== Data supplied ==

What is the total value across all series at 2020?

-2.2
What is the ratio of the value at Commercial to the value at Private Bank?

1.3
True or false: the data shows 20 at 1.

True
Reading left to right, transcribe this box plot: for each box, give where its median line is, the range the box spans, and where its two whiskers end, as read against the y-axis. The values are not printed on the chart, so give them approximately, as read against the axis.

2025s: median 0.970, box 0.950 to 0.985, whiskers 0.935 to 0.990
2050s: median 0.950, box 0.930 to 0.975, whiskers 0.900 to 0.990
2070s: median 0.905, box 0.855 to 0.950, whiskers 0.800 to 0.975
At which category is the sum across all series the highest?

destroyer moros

...

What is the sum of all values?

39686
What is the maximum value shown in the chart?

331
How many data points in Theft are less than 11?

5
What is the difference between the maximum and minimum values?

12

== What you are asked to do ==
From the material above, pull out each line in which the word "values" appears, copying each one in full.

== Response to the exercise ==
Reading left to right, transcribe this box plot: for each box, give where its median line is, the range the box spans, and where its two whiskers end, as read against the y-axis. The values are not printed on the chart, so give them approximately, as read against the axis.
What is the sum of all values?
What is the difference between the maximum and minimum values?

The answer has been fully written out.